A few years ago, a TV documentary revealed two documents from the chief prosecutor of the region, one was an official looking document and the other a hand-written letter presumably from the chief prosecutor. The official document requested that a case be opened about the deaths of the Dyatlov hikers. This document was dated Feb. 6th. The letter was requesting the same thing and dated Feb. 15th.
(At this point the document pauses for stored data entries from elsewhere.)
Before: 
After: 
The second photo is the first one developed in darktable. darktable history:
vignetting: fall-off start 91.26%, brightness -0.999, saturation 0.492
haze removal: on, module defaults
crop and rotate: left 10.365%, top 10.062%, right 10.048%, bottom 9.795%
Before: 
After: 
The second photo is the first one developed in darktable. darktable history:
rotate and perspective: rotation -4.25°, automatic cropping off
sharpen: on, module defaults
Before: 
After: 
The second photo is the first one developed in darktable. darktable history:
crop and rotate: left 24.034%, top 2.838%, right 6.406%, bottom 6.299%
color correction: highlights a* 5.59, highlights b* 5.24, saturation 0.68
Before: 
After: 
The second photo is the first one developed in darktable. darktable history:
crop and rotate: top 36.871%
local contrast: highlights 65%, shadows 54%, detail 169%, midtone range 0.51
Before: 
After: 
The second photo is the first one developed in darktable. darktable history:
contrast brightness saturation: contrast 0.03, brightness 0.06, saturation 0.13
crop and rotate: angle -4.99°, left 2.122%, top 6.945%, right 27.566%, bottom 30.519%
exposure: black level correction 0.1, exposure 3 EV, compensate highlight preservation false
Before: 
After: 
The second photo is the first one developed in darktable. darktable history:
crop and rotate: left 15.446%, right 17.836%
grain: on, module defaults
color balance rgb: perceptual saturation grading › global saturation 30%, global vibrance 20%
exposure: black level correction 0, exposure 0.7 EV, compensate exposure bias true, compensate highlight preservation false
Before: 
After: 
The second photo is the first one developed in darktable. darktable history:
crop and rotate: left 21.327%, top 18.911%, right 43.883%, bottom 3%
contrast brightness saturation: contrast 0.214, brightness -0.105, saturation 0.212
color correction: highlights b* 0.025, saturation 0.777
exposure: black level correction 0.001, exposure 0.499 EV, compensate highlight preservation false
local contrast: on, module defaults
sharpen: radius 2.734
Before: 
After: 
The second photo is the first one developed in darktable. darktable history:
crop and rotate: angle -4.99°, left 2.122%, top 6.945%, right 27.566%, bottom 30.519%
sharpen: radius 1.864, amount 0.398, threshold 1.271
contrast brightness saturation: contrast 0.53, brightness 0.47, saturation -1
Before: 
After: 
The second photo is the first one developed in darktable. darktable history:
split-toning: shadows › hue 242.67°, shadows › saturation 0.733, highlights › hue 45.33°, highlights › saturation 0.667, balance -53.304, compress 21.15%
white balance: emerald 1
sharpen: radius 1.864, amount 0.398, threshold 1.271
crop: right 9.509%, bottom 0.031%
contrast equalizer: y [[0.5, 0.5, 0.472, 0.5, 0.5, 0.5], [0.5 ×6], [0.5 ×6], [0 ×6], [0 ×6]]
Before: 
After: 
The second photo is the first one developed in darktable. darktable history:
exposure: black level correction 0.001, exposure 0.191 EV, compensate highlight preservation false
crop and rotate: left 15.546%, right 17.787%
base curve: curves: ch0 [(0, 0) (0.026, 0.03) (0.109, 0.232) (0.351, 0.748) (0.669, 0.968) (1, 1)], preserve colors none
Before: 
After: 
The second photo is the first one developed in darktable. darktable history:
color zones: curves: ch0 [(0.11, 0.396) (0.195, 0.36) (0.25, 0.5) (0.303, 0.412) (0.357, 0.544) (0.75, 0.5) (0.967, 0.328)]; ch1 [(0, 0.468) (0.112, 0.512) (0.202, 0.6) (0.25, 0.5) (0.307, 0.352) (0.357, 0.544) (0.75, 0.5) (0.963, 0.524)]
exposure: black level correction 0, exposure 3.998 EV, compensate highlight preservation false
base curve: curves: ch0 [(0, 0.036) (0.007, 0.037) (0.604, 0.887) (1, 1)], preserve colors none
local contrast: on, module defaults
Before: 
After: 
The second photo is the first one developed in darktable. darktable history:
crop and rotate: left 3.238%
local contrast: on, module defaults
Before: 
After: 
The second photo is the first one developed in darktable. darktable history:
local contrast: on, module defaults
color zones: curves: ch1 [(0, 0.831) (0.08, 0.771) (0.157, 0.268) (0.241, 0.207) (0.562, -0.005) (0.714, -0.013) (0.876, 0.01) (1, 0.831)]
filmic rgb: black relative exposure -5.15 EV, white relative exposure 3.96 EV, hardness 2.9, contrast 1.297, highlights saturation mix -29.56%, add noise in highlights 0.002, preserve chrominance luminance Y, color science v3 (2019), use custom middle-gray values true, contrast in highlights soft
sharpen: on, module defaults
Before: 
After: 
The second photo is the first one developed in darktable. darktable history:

These dates are several weeks before an investigation was launched near the end of Feb.
Questions these documents raise presuming they are authentic and not a hoax or falsified:
How did the authorities know about the hikers' deaths just days after they happened?
Did the Mansi find the bodies and report to authorities?
Did the military find the bodies days after testing chemical weapons? (Could the hikers have breathed in some sort of mustard gas derivative and crazily rush out of the tent?)
Why did it take several weeks to finally send a search team? (Waiting for chemical residue to reach a "safe" level?)
Why did the military close off the area for three years?
Please share your thoughts...
It's possible that there are innocent explanations for these dates (typos, erroneously backdating, hoax, disinformation etc). But there is the story that men were on the scene much sooner than the rescuers.
The group had to miss their agreed deadline for returning to civilisation before the alarm could be raised.
It's my understanding that the "closing of the area" was achieved simply by refusing permits to travel there. Remember this is 1959 Soviet Russia, no one went anywhere without papers granting permission.